Tim touches on something important here. A common refrain I hear from search firms is a concern the in-house recruitment team are keeping them from the business. But the team’s role is a careful balance – ensuring external recruiters fully understand the business and individuals for whom they’re recruiting but equally protecting our time-pressured fee earners from a deluge of needless conversations and CVs.

That’s why our very best search firms are, as Tim suggests, partners. Focused upon a long term relationship with us, not just the short term filling of a vacancy. They want to know where we’re taking our business, helping us to map the market and consider the skills we’re going to need in the future, not just now. They’re also proactive around our inclusion and diversity targets, supporting us to attract diverse talent into our business, knowing sometimes that’s a long game.

“We all know the easiest way to make money in recruitment is to find a square peg for a square hole,” says Tim “but if one is to take the title consultant seriously then you need to push your clients to consider, evaluate and hire different candidates. Without this we will never move the dial on improving diversity in hiring and this will negatively impact the bottom line.”

The search firms at the top of our PSL also know the relationship doesn’t end when the candidate starts and the invoice is raised.

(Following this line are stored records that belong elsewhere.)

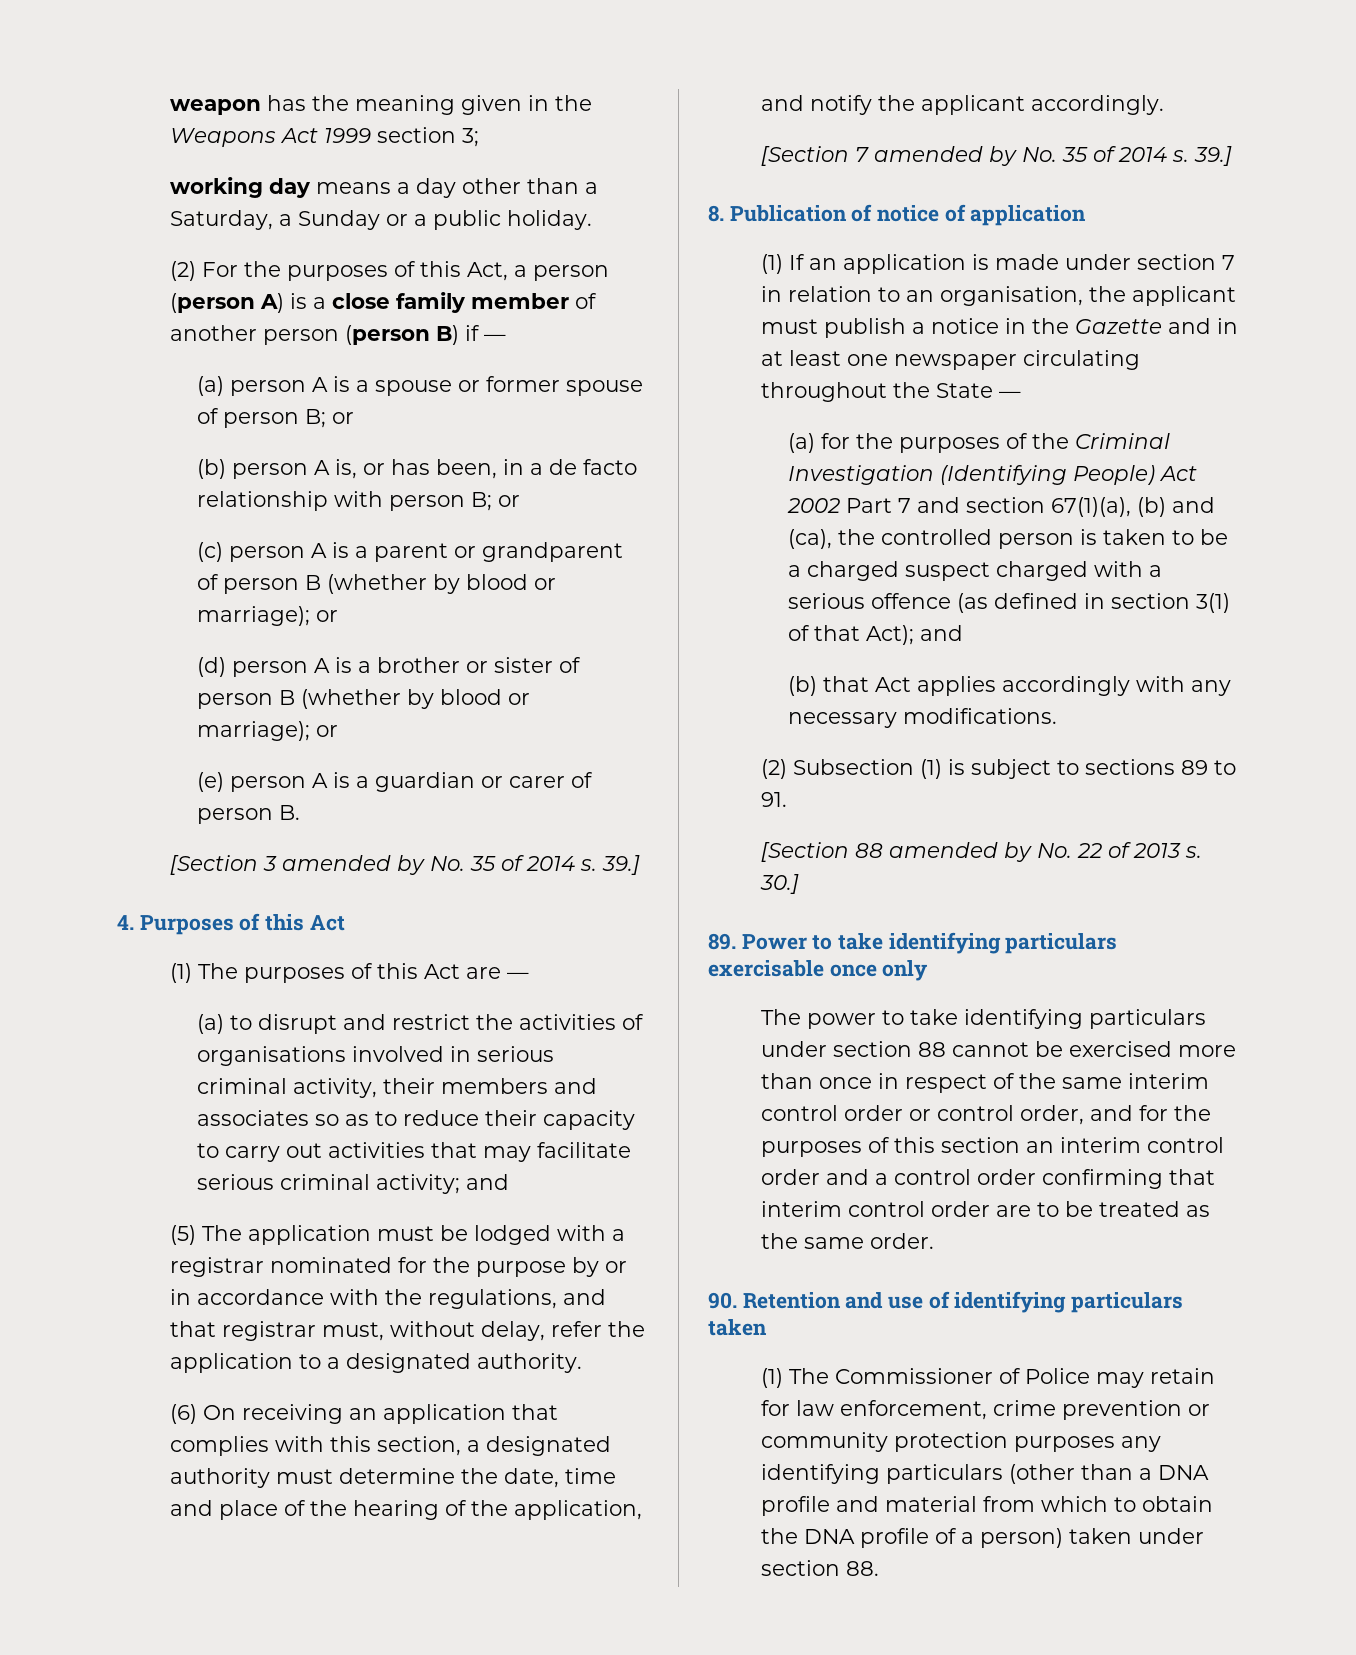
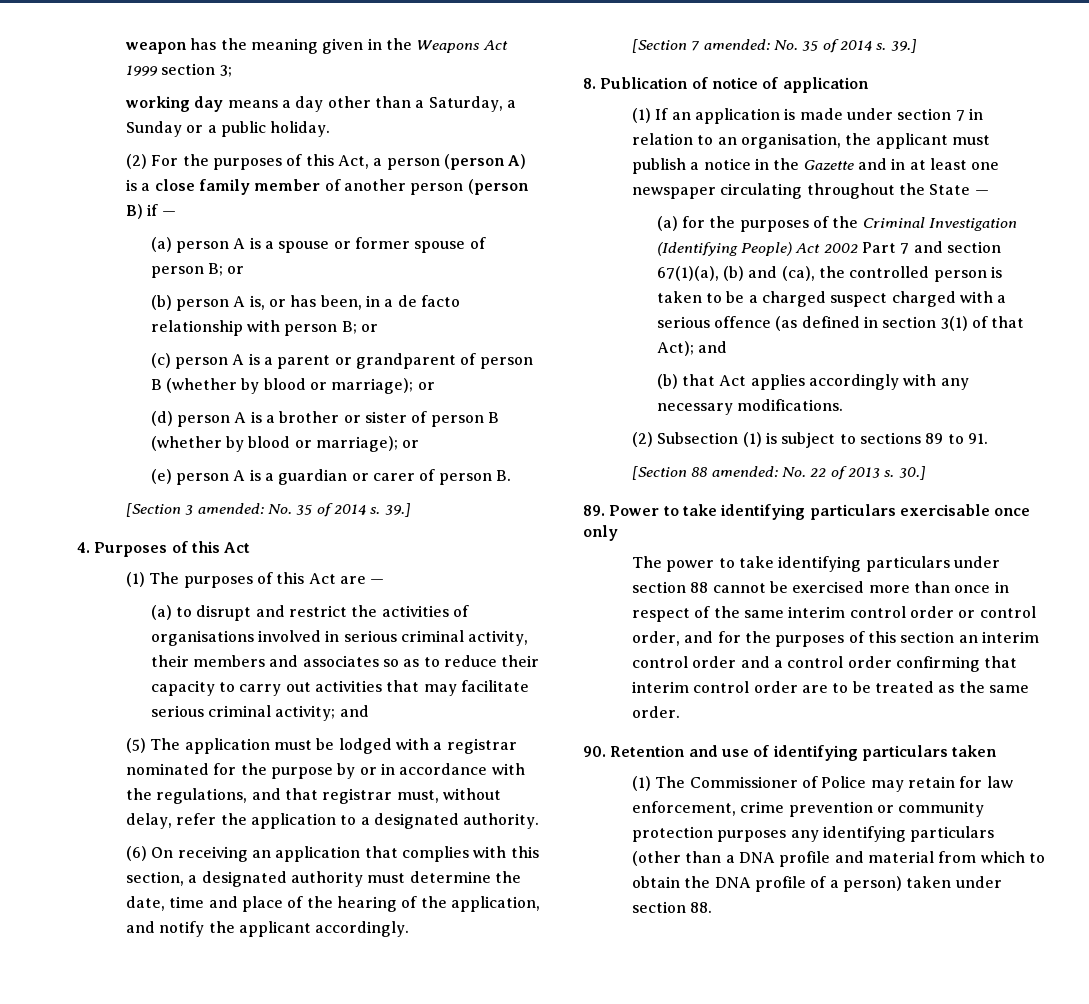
[282,855,426,875] amended by -> [197,503,264,514] amended:
[874,146,1018,166] amended by -> [703,39,770,50] amended:
[889,842,1033,862] amended by -> [711,466,778,477] amended:

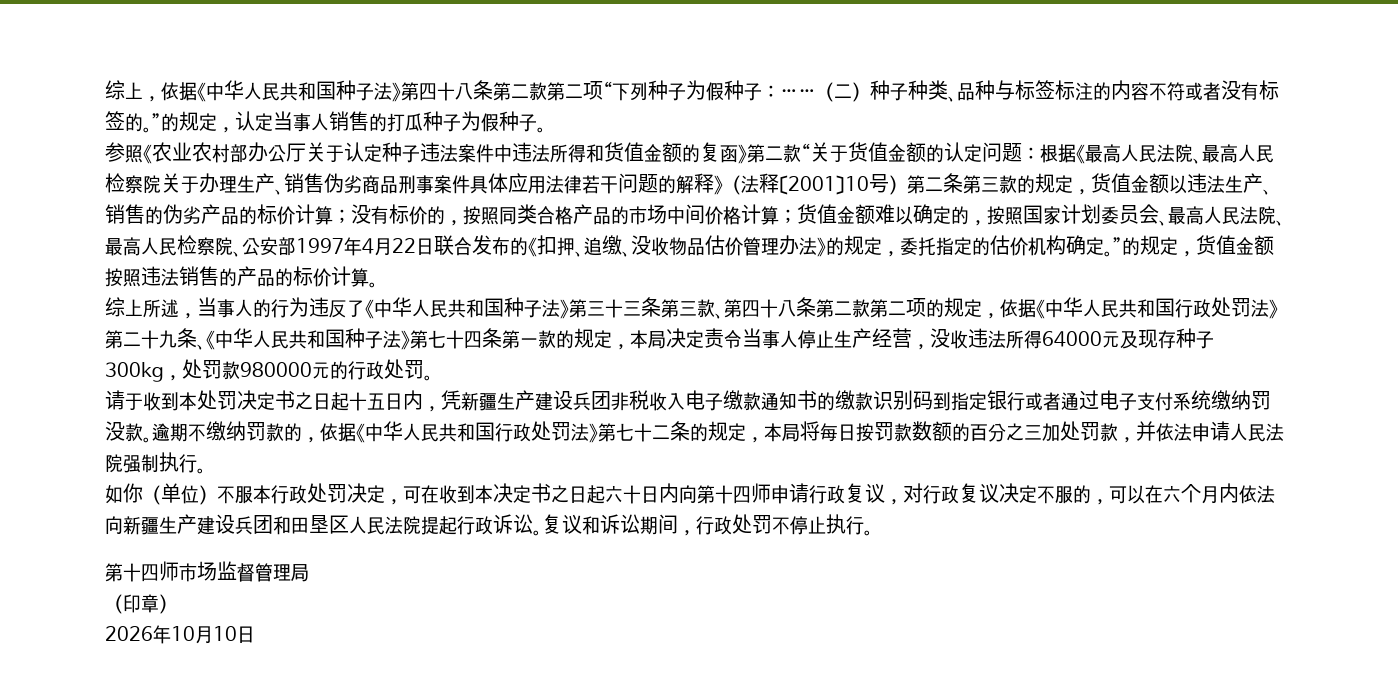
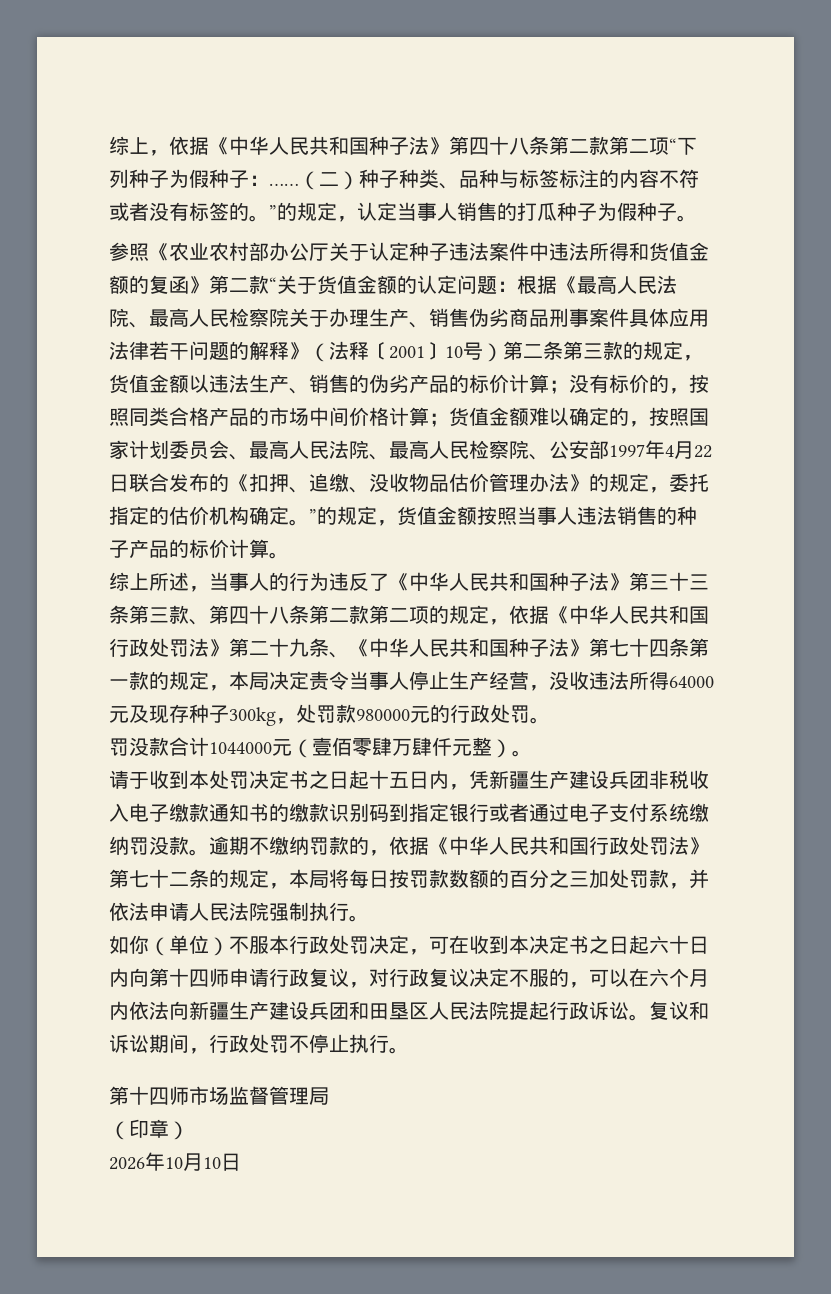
(141, 278) none -> [517,506,577,525] 当事人
(237, 277) none -> [677,506,697,525] [109,540,129,558] 种子
(433, 378) none -> [109,737,532,758] // 罚没款合计1044000元（壹佰零肆万肆仟元整）。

The search firm has a deep independent relationship with the candidate which can be crucial in successfully onboarding candidates in their first 100 days. True partnership is about the search firm having as much invested in the success of the candidates they place as KPMG.

So what further changes can we expect in the market?

For the one thing, the traditional hard assessment of data is coming to an end. There are any number of systems and packages using machine learning and AI to identify keywords and phrases contained within a CV as a simple way of assessing suitability for a role. Where the search firm is likely to add value is in identifying the cultural fit of a particular candidate to an organisation.

“It is a well-known fact that cultural fit is crucial to the successful implementation of a strategy,” says Tim. “This needs to be considered in conjunction with a clear understanding of unconscious bias. A trusted search firm will encourage the business to look outside the box, meet different candidates and be able to define why that person is able to add real value.” Last year KPMG made the decision to stop using recruiters who provided all-male lists, so the partnerships we have now are all clear that the diversity of candidates is high on our priority list.

One of the problems we, as well as many other large organisations, have is PSL creep – the pressure to add an agency onto the PSL, leading to a list with a long tail of firms that recruit maybe one or two people for us a year. This has been exacerbated by the proliferation of recruitment firms. Barriers to entry are limited. But the larger the PSL, the more difficult it is to ensure a consistent message in the market about KPMG’s employee value proposition. That’s why we’re increasingly focused upon active management of our PSL, ensuring the firms we partner with mirror our culture and values and role model exemplary candidate management. At the end of the day, candidates judge KPMG on the quality of their recruitment experience, regardless of whether that was through an intermediary.

So in answer to my question, yes, there is a role for the search firm or recruitment agency. And probably always will be. But it’s changing. A greater focus upon partnership, on longer term relationships, on a stake in the successful on-boarding of candidates, on supporting organisations to achieve their inclusion and diversity ambitions. Those are the firms that will always be on our PSL, not the agencies who lob a few CV’s at you and hope one might just stick.